### Request
Pull out each line of the listing below that contains the string "千亿福利彩票大鱼底细背后有大虎", treating uppercase and lowercase as different.
==*==
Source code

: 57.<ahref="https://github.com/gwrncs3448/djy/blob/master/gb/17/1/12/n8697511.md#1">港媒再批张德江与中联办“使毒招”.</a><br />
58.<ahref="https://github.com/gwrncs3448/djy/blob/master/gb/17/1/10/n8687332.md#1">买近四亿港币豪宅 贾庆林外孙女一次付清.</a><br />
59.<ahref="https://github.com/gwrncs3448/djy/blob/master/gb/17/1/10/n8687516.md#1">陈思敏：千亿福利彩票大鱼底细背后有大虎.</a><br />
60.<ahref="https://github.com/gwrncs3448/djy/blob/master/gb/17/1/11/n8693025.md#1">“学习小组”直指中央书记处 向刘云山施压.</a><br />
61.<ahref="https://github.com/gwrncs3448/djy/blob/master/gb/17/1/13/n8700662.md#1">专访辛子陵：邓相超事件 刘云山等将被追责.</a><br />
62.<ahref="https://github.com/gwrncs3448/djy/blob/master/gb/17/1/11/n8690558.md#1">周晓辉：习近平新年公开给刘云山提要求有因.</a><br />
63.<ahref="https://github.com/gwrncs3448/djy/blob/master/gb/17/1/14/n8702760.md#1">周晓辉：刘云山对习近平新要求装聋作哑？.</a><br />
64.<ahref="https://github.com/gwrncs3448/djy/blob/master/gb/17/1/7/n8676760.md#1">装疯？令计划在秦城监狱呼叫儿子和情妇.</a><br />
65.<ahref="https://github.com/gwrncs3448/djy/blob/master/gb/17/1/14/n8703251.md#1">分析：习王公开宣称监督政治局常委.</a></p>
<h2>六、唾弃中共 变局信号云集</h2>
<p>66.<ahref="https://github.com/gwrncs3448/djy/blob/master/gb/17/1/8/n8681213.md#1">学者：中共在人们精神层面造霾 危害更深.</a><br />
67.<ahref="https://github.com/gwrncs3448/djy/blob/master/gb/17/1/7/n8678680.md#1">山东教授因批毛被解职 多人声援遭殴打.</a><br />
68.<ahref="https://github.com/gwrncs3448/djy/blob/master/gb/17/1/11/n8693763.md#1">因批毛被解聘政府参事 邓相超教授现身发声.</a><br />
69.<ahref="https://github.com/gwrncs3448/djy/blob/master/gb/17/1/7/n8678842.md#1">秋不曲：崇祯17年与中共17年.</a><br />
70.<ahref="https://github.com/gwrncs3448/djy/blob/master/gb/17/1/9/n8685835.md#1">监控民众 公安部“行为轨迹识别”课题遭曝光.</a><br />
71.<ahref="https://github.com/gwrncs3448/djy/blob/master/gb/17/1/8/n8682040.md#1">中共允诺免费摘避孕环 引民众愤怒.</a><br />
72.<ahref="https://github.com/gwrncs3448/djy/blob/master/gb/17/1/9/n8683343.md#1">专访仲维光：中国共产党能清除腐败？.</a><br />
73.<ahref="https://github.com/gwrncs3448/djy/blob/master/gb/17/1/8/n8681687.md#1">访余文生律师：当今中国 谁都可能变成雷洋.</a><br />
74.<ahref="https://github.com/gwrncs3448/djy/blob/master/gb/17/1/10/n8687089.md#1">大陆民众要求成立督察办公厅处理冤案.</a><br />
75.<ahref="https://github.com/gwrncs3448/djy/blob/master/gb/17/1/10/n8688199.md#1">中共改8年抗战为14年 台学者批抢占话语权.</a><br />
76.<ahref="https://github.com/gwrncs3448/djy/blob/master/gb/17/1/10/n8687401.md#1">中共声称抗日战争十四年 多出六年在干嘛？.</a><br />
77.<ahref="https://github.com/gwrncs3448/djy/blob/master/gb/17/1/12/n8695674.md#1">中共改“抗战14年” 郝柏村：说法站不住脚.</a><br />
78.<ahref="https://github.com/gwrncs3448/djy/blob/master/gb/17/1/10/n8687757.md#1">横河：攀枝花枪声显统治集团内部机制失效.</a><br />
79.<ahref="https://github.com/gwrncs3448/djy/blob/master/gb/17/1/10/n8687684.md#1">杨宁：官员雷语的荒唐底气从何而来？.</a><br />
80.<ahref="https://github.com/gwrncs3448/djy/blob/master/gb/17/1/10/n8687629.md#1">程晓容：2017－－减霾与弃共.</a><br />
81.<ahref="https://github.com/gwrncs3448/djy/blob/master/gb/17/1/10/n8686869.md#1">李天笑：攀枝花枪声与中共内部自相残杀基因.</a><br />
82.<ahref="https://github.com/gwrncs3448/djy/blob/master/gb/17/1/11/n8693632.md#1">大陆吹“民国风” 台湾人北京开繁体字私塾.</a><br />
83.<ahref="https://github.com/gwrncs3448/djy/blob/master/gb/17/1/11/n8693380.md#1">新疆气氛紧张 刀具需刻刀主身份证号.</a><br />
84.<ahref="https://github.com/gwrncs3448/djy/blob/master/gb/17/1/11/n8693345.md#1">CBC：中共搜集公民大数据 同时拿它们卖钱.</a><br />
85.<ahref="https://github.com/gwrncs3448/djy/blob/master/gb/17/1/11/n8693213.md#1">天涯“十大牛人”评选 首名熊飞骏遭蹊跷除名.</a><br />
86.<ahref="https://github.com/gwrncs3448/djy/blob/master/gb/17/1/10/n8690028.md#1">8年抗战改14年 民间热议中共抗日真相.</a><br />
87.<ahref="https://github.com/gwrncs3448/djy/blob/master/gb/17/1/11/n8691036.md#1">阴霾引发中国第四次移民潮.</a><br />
==*==
### Output below
59.<ahref="https://github.com/gwrncs3448/djy/blob/master/gb/17/1/10/n8687516.md#1">陈思敏：千亿福利彩票大鱼底细背后有大虎.</a><br />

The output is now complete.